In another act of daring, Commander Dealey placed his submarine nose-first against a reef off the Woleai Island to rescue a downed and injured pilot.  Using he engines to keep the submarine against the reef, Harder faced continued sniper and machine gun fire, as well and horrific rip-currents along the reef.  The crew used a rubber raft to cross the reef and retrieve the pilot.  Without his and his crew’s extraordinary efforts, the pilot would have fallen into enemy hands.

In the end, Commander Dealey simply took the fight to the enemy.  He was well aware of the danger he faced with the tactics he used.  Though successful as they were, sadly, USS Harder was lost to enemy action during her sixth war patrol with a loss of all hands aboard, including Commander Dealey.

While much controversy surrounds the reasons for this sixth patrol, nothing can diminish the bravery and sacrifice of men such as Commander Dealey and his crew.  They join the fifty-one other submarines, 374 officers, and 3131 men lost in World War II.  During the war, the US Submarine Service lost a higher percentage of men and any other service.  Remarkably, the entire service only made up 1.6% of the sailors in the US Navy but accounted for over 54% of Japanese ships sunk.  The submariners of World War II put themselves in harm’s way on a daily basis.  Commander Dealey exemplifies the spirit and love of country these special men had, to borrow from Winston Churchill “Of all the branches of men in the forces there is none which shows more devotion and faces grimmer perils than the submariners.” 

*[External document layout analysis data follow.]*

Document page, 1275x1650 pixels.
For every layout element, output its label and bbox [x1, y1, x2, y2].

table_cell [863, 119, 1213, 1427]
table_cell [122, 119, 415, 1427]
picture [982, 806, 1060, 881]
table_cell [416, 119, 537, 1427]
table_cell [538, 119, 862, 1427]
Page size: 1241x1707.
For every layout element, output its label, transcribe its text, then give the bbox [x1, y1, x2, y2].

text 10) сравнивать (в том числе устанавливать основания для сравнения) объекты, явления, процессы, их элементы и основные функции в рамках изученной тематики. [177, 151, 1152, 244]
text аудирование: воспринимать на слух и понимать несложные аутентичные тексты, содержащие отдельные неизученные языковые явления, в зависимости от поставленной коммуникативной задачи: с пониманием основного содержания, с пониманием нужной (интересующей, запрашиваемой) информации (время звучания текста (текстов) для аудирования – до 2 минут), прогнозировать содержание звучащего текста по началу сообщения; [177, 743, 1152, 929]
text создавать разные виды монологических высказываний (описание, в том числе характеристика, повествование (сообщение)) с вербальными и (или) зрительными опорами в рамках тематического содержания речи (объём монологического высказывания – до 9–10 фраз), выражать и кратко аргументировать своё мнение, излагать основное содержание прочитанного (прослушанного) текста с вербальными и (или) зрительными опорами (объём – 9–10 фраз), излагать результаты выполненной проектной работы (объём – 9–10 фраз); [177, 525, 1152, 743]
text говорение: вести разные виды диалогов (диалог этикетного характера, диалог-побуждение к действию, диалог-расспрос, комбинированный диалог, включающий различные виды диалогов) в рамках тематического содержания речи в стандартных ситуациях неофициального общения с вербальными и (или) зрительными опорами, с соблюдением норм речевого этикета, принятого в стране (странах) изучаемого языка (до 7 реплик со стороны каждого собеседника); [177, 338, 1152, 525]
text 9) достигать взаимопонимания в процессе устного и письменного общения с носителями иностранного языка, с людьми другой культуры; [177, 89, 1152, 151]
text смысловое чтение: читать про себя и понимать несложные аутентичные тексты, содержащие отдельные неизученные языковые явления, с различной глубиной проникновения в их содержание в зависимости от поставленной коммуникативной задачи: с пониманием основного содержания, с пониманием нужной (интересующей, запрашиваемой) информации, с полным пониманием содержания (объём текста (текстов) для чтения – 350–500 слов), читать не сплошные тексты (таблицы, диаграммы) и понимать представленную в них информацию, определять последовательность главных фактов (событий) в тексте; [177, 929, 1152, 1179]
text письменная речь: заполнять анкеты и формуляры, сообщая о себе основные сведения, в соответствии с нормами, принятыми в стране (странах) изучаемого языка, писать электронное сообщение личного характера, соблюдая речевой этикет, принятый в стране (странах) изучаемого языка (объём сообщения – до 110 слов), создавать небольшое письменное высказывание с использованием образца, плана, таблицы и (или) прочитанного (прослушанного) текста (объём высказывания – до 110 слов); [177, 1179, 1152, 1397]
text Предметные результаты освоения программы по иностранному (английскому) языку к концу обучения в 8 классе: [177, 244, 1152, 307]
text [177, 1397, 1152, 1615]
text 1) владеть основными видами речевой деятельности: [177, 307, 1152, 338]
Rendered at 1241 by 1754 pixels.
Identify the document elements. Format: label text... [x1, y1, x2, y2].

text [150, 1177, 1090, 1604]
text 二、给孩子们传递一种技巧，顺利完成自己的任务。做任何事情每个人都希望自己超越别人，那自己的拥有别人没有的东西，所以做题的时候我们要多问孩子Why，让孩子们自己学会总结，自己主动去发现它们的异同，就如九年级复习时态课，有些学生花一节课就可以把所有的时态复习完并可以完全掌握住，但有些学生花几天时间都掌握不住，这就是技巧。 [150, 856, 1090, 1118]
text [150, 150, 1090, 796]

During his time as Captain of Harder, Commander Dealey was awarded the Navy Cross with three gold stars, the army’s Distinguished Service Cross (presented to him by Gen. Douglas MacArthur), two presidential unit citations, and a Purple Heart, all in addition to the Medal of Honor.  He was responsible for sinking over 15,000 tons (16 ships) and damaging over 27,000 tons of enemy shipping.

Today, if you visit the submarine base in New London, you will see most buildings are named to honor a hero of the submarine fleet.  Dealey Center, the base cinema complex, is named in honor of Commander Dealey and dedicated to the memory of him, his crew and the USS Harder.